Swinging down from the loft, Joe took a shaker of sulfa powder to the barn's northeast stall and tenderly dusted the mangled ankle flesh of a calf. A few weeks before, the calf had been taken away from its mother, one of Joe's six milk cows. First night away, the weaning calf tried to climb the wall of a barn stall. Next morning Joe found the struggling animal hanging by its right forefoot, caught high in a crack and badly cut. Old Sam Carver, neighbors remember, had hands as gentle as Joe'sbut Sam had never had any sulfa and, very probably, would have lost the calf.
While Zoni Williamson, Joe's ancient Negro farmhand, milked some cows, Joe walked out to the farrowing barn that he built while he was still in high school. In one of the six concrete-floored stalls lay a monstrous (upwards of 600 lbs.) Duroc sow with eleven week-old pigs. She gave a grunting roar as Joe eased a trough past her jaws to the floor and filled it with slop from a bucket. Joe worked carefully, talking softly: a sow with new pigs is one of the farm's most dangerous animals, both to humans and to her pigs. If not fed with supplement containing tankage, a sow may indulge in the money-losing practice of eating her young.

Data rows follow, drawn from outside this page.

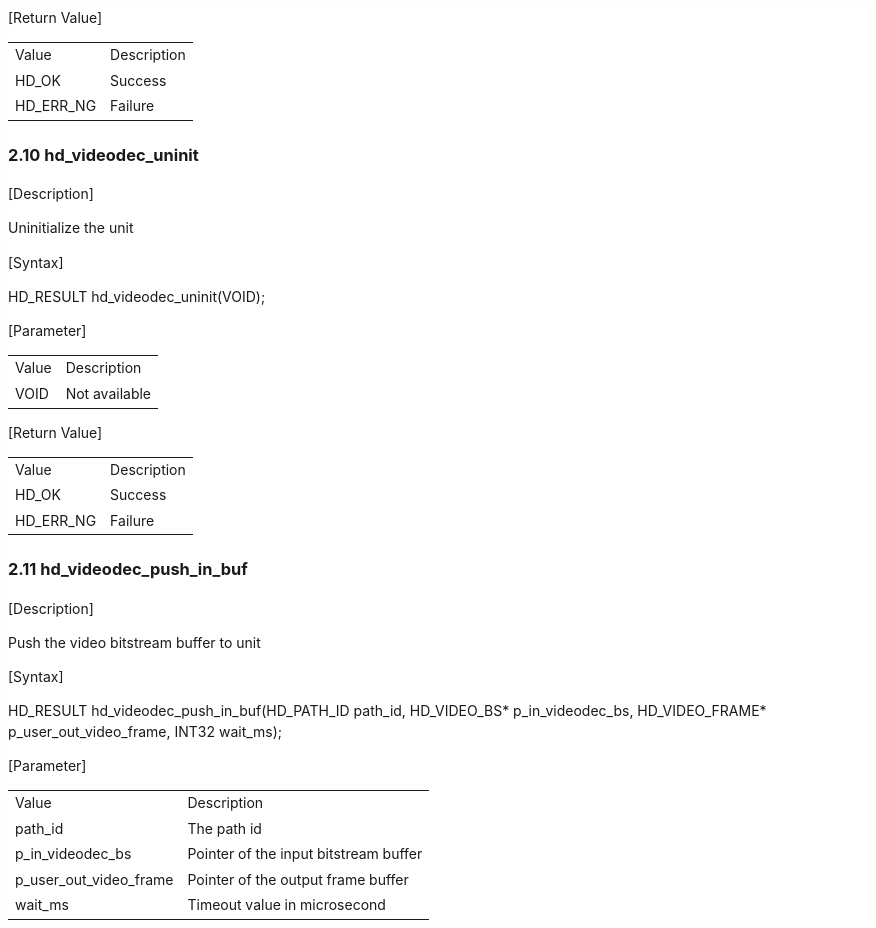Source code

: \[Return Value\]

|     |     |
| --- | --- |
| Value | Description |
| HD_OK | Success |
| HD\_ERR\_NG | Failure |

### 2.10 hd\_videodec\_uninit

\[Description\]

Uninitialize the unit

\[Syntax\]

HD\_RESULT hd\_videodec_uninit(VOID);

\[Parameter\]

|     |     |
| --- | --- |
| Value | Description |
| VOID | Not available |

\[Return Value\]

|     |     |
| --- | --- |
| Value | Description |
| HD_OK | Success |
| HD\_ERR\_NG | Failure |

### 2.11 hd\_videodec\_push\_in\_buf

\[Description\]

Push the video bitstream buffer to unit

\[Syntax\]

HD\_RESULT hd\_videodec\_push\_in\_buf(HD\_PATH\_ID path\_id, HD\_VIDEO\_BS* p\_in\_videodec\_bs, HD\_VIDEO\_FRAME* p\_user\_out\_video\_frame, INT32 wait\_ms);

\[Parameter\]

|     |     |
| --- | --- |
| Value | Description |
| path_id | The path id |
| p\_in\_videodec_bs | Pointer of the input bitstream buffer |
| p\_user\_out\_video\_frame | Pointer of the output frame buffer |
| wait_ms | Timeout value in microsecond |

The Slugabed. Half an hour after his alarm clock went off, Joe was back at the kitchen door, wiping his shoes on the grass. It was only half an hour before sunriseand again there is a change to be noted in life on the American farm. Getting up sometimes at 4:30, generally at 5, and occasionally lolling in bed until 6, Joe Moore would have been considered a slugabed by his great-grandfather, who, out of the necessity of his era, turned out at an invariable 4 a.m. When a man is working three to ten farmhands, as Sam Carver did, he must act as a sort of platoon leader, setting a disciplined example so as not to leave his labor force drifting around idle. Joe Moore, who could not find ten available farmhands in his area even if he needed them, can afford some flexibility.
This flexibility lasts throughout the day, which Joe can fill in numberless planned ways, from stripping tobacco to hauling feed in his truck, from supervising the work of a bulldozer, hired for $10 an hour, to stretching fence. The midday quitting time is 11:30 and, after a big meal, Joe stretches out on the parlor floor (which saves taking off pants and shoes to lie on a bed) for a half-hour nap to "let my eats settle." By 12:30 he is back at work. Ordinarily he stops at 6 or 7 o'clock, but in "pinchin' times" he often mans an after-supper shift, and the buckety-buck of his tractor can be heard until 10 or 11.